The team has developed a procedure for the automatic (i.e. computer-generated) alignment of highly-similar sequences of text in Chinese and Tibetan translations of Buddhist sūtra literature. Aside from the linguistic interest such a task entails, the development of a practical way to align translations will save researchers endless hours spent trying to locate parallel passages. It may also act as a cross-lingual "shared text detector," that is, allow the location of similar materials even though they are in a different language.

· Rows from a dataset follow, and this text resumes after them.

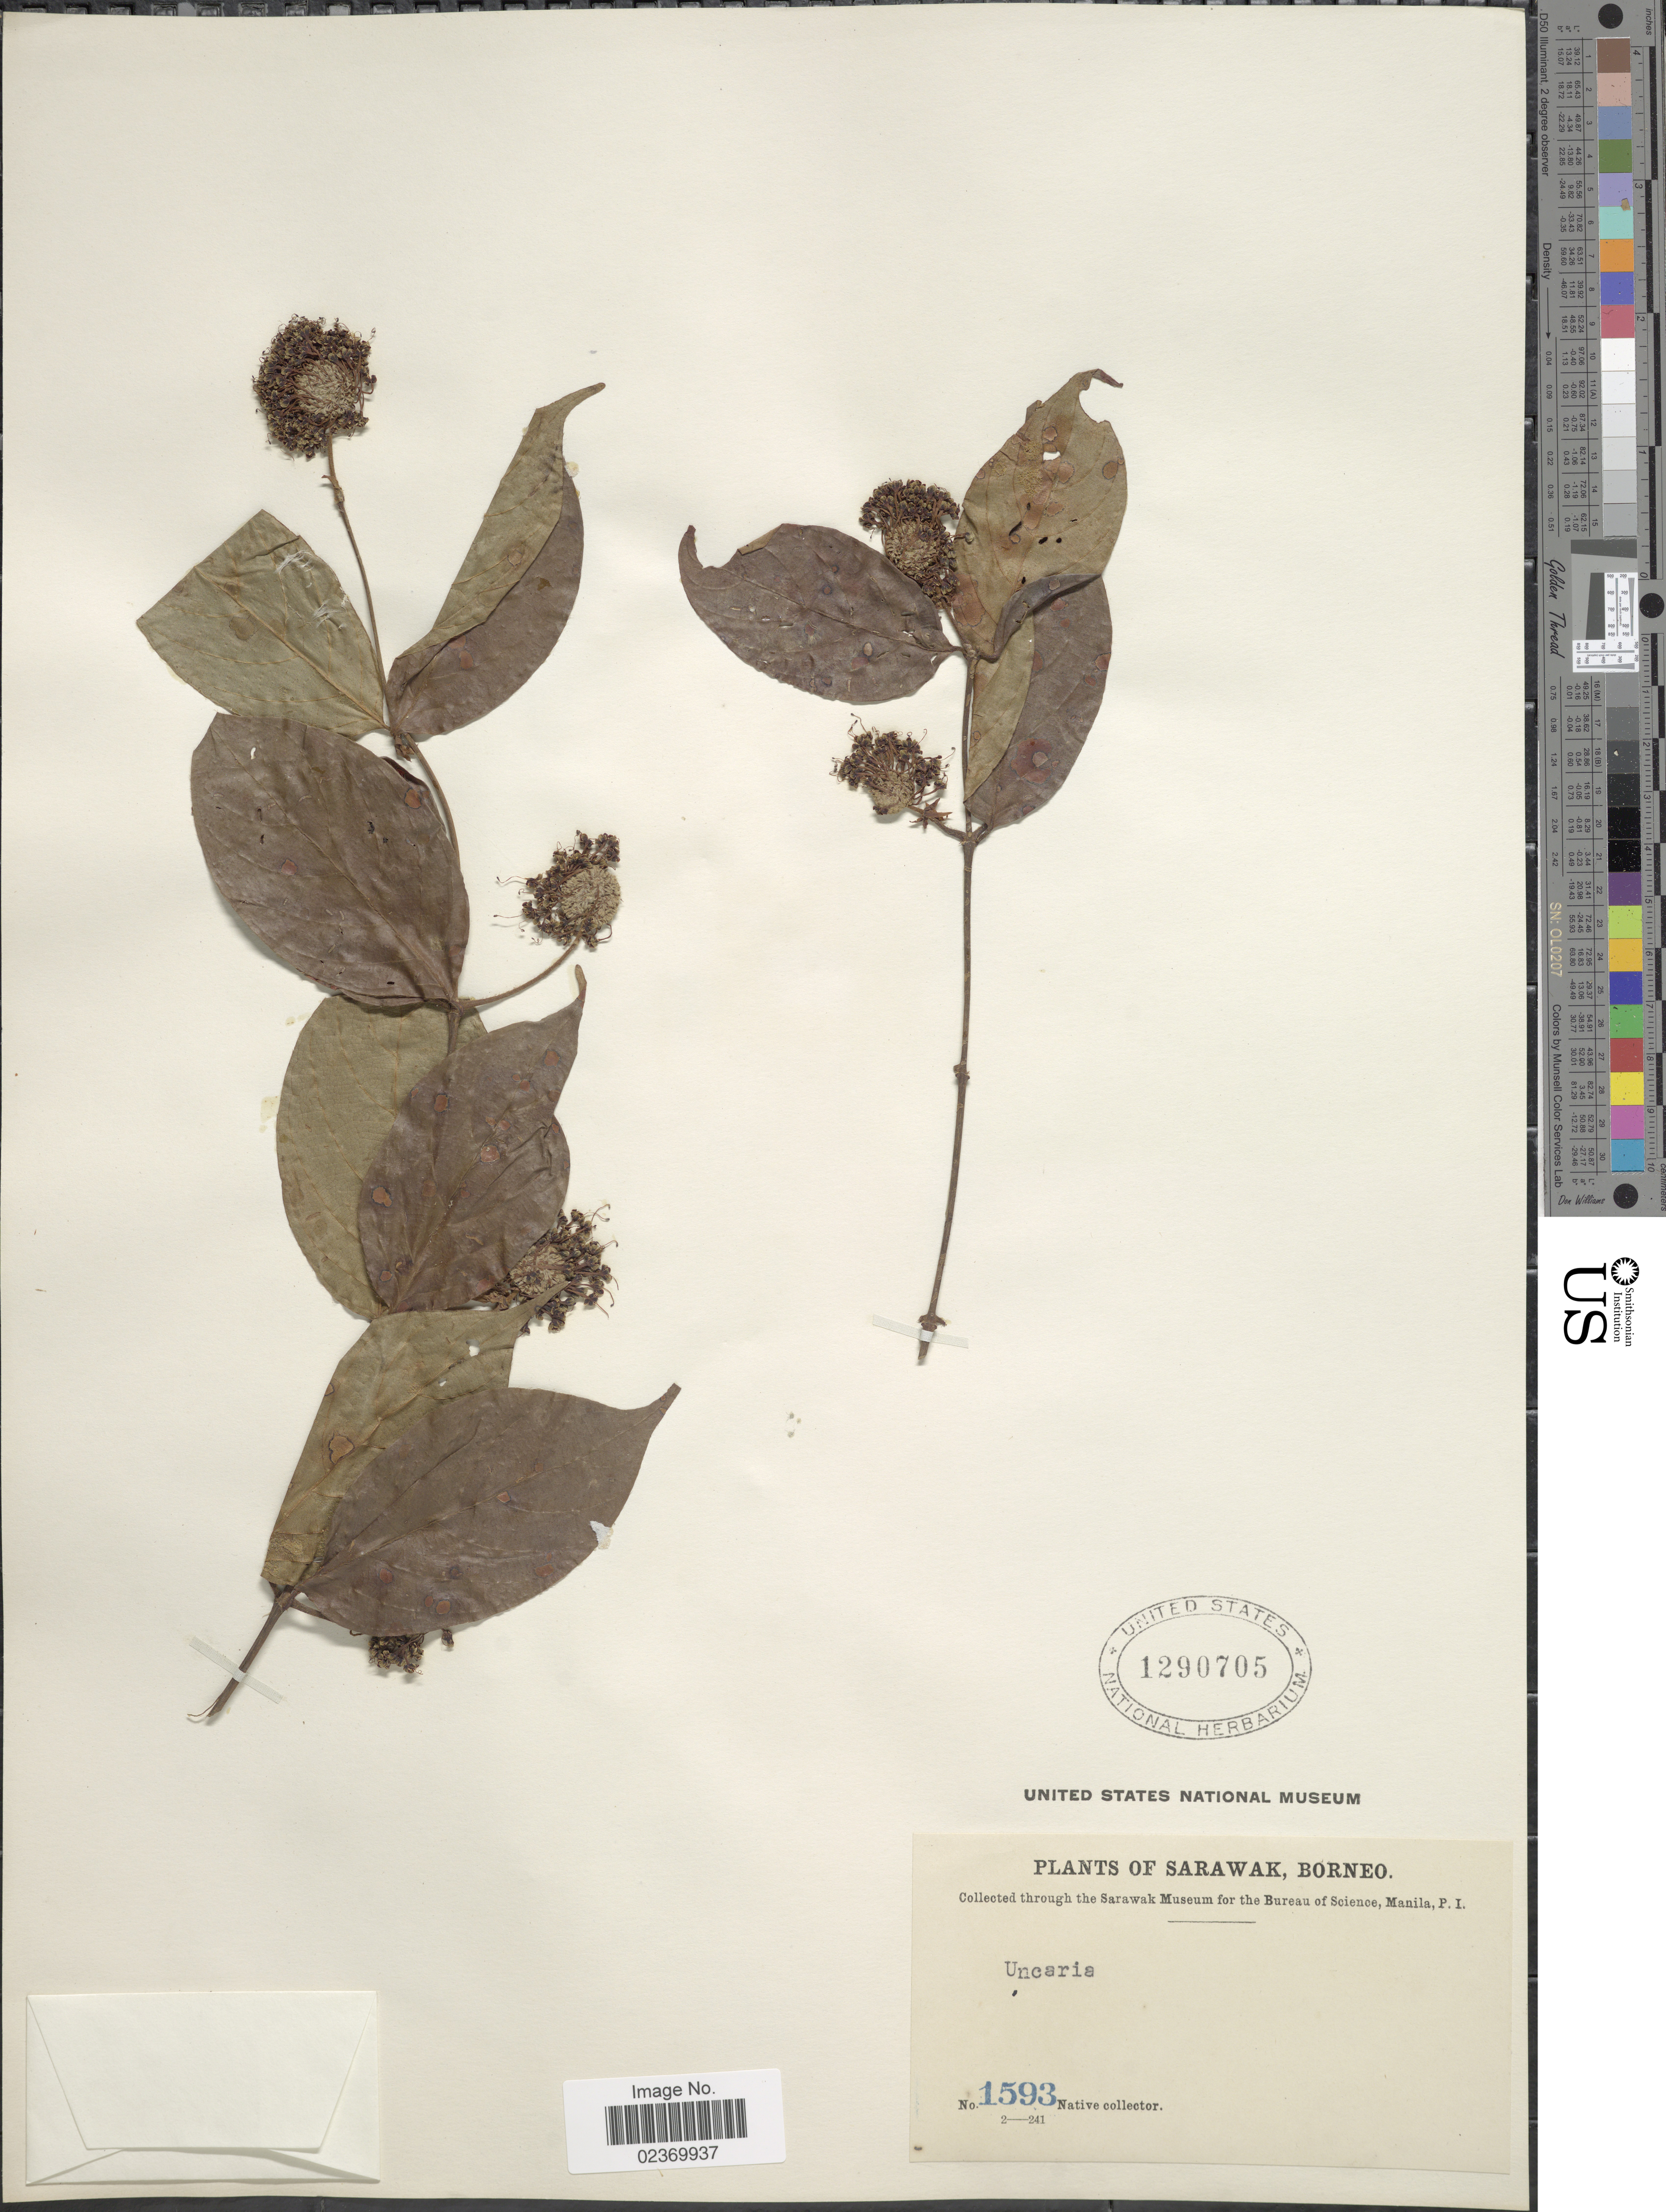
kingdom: Plantae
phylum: Tracheophyta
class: Magnoliopsida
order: Gentianales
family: Rubiaceae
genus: Uncaria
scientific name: Uncaria sp.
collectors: Native collector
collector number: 1593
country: Malaysia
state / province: Sarawak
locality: Borneo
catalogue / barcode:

The procedure is described in:

Felbur, R., Meelen, M., & Vierthaler, P. (2022). Crosslinguistic Semantic Textual Similarity of Buddhist Chinese and Classical Tibetan. Journal of Open Humanities Data, 8, 23. DOI:

In our procedure, our first step is to create a cross-lingual embedding space by tak-ing the cosine similarity of average sequence vectors for Chinese and Tibetan. This allows us then to produce unsupervised similar cross-linguistic parallel alignments at word, sentence, and paragraph level. Our procedure is independent of sentence punctuation and based entirely on semantic value. Our initial results, as reported in the article and illustrated with numerous concrete examples, show that our method lays a solid foundation for the future development of a fully-fledged Information Re-trieval tool for Chinese and Tibetan, as well as potentially for other low-resource his-torical languages.

The team welcomes interest from those who might want to work together to realize a practical instantiation of this design.

c. Bibliographic database

As long as 30 years ago the PI prepared a bibliography of the MRK collection as a text file. On this basis, Paul Vierthaler, in coordination with Rafal Felbur, developed an online bibliographic database in which all 49 texts of the collection are recorded, and all relevant information about sources, translations, studies and so on is pre-sented for each text. (An exception applies to the Larger Sukhāvatīvyūha and the Śrīmālādevisiṁhanāda, texts which are of extreme importance in East Asia and which consequently have a massive bibliography, which we could not encompass in full.)

The team hopes and expects that users will contribute to the expansion and correction of the database going forward.

Studies of MRK Texts and Related Topics

Each team member has engaged in one or more projects centered around the MRK collection, including producing text editions and studying the historical environment of the preparation of the collection in China.

All editions include English translations as well as studies.

Our team has established an Open Access book series with Brill Academic Publishers, the Buddhist Open Philology Project series. Among volumes in preparation are two dedicated to “Ratnakūṭa Studies.” These will include an edition, in Chinese and Tibetan, of the Gaṅgottarāparipṛcchā, an edition (Chinese) of the Shi’er toutuo jing (Twelve dhutas sūtra), a Chinese composition based in part on the Ratnarāśi, a study of quotations of Mahāratnakūṭa scriptures in Indian anthologies (the Śikṣāsamuccaya, Sūtrasamuccaya and Mahāsūtrasamuccaya), the edition of the Siṁhaparipṛcchā, and other studies. These volumes will appear in 2023.